Description of the task - Exactly the line that contains "[92,296,340,315] (b)BanubaFiltersAgoraExtension ->" and the lines following it to the end of the data are to be reproduced, and nothing more.

Input records -
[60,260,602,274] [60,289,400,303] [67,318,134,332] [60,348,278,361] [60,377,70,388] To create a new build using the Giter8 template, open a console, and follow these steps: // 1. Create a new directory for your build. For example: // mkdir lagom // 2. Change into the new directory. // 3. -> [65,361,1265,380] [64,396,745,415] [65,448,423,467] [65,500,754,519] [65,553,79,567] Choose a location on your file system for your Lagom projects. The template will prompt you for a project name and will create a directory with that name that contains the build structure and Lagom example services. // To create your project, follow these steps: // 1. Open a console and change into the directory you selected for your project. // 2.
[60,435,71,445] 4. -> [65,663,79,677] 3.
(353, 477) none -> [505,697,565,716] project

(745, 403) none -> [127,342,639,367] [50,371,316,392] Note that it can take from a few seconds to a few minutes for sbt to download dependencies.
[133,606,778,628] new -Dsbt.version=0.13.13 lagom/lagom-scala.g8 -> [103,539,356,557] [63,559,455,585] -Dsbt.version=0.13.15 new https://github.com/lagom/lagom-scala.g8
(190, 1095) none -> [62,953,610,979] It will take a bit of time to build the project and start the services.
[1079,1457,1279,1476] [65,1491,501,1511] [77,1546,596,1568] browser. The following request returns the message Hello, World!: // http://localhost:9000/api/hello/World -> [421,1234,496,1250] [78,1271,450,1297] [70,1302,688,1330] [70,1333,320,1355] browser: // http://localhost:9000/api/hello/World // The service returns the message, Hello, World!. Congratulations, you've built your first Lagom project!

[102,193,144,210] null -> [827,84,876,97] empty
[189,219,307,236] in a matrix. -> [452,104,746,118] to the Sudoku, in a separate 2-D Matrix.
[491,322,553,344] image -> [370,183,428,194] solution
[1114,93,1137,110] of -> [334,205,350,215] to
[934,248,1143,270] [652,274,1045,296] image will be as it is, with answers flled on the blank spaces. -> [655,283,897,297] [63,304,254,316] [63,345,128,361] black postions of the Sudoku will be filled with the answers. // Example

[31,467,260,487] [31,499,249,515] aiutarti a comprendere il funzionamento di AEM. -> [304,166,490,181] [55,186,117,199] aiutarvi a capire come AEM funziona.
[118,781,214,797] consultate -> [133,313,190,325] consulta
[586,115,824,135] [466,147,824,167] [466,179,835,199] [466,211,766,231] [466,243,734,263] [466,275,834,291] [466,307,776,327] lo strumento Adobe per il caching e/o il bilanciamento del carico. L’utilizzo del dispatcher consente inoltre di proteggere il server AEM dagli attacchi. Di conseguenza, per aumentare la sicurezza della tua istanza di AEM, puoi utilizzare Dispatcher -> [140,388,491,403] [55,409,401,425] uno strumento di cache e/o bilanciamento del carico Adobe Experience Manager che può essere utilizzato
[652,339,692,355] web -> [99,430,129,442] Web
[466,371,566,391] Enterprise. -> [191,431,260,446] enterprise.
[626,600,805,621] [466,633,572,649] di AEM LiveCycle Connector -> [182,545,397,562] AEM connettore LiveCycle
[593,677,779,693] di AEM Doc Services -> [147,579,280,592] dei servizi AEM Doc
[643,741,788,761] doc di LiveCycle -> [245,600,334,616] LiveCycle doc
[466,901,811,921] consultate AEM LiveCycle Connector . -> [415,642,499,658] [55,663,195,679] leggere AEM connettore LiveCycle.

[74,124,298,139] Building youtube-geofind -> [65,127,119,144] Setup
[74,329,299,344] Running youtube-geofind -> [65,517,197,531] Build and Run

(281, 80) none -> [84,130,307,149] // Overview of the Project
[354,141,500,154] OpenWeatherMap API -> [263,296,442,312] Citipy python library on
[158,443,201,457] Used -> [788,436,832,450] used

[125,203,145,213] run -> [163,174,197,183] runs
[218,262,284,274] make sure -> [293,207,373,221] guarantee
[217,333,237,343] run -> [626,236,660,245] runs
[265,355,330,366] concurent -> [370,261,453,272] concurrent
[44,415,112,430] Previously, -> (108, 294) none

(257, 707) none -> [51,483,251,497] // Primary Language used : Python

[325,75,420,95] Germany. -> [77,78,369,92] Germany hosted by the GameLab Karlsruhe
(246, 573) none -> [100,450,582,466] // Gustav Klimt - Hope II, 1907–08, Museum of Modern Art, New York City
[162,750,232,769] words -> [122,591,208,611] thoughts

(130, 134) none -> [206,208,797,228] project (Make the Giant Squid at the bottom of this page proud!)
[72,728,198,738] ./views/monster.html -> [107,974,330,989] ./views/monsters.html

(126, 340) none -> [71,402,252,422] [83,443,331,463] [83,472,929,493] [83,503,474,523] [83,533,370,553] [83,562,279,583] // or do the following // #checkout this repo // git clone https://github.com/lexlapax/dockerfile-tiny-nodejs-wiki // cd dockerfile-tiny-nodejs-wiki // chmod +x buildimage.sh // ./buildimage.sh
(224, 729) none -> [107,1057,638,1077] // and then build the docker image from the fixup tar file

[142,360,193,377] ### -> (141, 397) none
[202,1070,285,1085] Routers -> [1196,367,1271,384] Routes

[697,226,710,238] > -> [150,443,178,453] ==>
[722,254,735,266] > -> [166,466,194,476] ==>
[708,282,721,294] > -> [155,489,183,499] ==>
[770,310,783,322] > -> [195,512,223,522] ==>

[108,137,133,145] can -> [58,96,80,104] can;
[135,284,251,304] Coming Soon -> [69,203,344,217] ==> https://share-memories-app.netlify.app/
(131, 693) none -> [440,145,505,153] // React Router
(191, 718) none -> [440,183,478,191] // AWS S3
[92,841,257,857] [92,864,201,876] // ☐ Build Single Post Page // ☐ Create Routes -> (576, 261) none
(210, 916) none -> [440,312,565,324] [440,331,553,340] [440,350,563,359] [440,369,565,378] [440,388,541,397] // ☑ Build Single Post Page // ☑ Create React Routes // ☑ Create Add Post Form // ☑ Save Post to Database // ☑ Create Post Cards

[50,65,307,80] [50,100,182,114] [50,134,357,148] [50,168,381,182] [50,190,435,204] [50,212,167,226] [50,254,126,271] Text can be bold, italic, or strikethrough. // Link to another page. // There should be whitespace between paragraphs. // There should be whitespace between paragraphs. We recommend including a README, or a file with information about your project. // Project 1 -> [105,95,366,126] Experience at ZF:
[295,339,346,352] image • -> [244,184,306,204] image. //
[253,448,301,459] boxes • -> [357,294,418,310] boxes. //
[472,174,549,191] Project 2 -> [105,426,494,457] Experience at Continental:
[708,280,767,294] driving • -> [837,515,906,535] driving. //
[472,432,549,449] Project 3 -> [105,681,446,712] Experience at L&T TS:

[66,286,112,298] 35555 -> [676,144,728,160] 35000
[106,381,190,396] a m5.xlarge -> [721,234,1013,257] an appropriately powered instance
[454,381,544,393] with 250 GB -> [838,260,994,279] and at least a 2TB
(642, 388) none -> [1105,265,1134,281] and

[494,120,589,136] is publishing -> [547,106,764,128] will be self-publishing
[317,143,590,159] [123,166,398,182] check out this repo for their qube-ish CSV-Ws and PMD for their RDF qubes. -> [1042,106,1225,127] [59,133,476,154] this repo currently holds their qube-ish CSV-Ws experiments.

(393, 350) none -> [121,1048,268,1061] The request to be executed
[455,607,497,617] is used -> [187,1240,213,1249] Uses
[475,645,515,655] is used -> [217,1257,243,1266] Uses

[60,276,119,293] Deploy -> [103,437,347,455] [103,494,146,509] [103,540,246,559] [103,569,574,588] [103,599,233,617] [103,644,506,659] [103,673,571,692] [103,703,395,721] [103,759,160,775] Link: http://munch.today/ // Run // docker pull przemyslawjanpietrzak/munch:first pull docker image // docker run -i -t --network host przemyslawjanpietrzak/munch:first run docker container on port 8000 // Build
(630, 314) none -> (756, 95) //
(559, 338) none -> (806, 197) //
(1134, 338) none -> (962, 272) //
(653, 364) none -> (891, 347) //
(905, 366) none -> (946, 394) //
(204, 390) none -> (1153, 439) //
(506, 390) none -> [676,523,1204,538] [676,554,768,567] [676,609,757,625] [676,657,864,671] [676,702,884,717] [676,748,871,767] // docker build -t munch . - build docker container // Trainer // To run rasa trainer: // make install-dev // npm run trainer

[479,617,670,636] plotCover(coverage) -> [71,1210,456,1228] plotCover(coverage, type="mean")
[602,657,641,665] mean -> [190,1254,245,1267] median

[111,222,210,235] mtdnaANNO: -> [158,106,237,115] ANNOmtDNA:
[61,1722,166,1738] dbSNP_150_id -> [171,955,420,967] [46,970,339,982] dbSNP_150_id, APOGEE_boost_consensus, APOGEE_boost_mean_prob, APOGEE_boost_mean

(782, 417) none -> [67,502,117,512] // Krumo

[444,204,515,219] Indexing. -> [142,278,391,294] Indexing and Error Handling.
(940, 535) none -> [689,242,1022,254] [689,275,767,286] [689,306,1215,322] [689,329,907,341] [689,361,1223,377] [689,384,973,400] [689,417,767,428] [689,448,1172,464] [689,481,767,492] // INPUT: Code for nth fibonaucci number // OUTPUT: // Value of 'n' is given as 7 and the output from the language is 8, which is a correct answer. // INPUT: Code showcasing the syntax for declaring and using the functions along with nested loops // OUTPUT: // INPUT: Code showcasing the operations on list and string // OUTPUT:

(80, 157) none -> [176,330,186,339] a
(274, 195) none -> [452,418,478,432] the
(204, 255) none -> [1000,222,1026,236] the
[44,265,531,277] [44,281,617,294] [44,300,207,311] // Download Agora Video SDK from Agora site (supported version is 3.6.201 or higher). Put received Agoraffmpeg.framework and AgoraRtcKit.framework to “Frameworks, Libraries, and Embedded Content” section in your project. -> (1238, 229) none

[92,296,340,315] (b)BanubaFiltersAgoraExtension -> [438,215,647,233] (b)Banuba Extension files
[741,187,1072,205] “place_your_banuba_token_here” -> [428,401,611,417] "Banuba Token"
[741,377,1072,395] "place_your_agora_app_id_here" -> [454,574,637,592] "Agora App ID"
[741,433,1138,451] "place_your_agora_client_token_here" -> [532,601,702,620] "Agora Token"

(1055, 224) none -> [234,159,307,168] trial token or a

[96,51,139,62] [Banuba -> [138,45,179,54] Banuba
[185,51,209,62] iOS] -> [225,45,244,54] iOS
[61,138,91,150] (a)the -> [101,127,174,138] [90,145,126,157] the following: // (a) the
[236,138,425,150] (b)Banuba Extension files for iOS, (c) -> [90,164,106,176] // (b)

Expected answer -
[92,296,340,315] (b)BanubaFiltersAgoraExtension -> [438,215,647,233] (b)Banuba Extension files
[741,187,1072,205] “place_your_banuba_token_here” -> [428,401,611,417] "Banuba Token"
[741,377,1072,395] "place_your_agora_app_id_here" -> [454,574,637,592] "Agora App ID"
[741,433,1138,451] "place_your_agora_client_token_here" -> [532,601,702,620] "Agora Token"

(1055, 224) none -> [234,159,307,168] trial token or a

[96,51,139,62] [Banuba -> [138,45,179,54] Banuba
[185,51,209,62] iOS] -> [225,45,244,54] iOS
[61,138,91,150] (a)the -> [101,127,174,138] [90,145,126,157] the following: // (a) the
[236,138,425,150] (b)Banuba Extension files for iOS, (c) -> [90,164,106,176] // (b)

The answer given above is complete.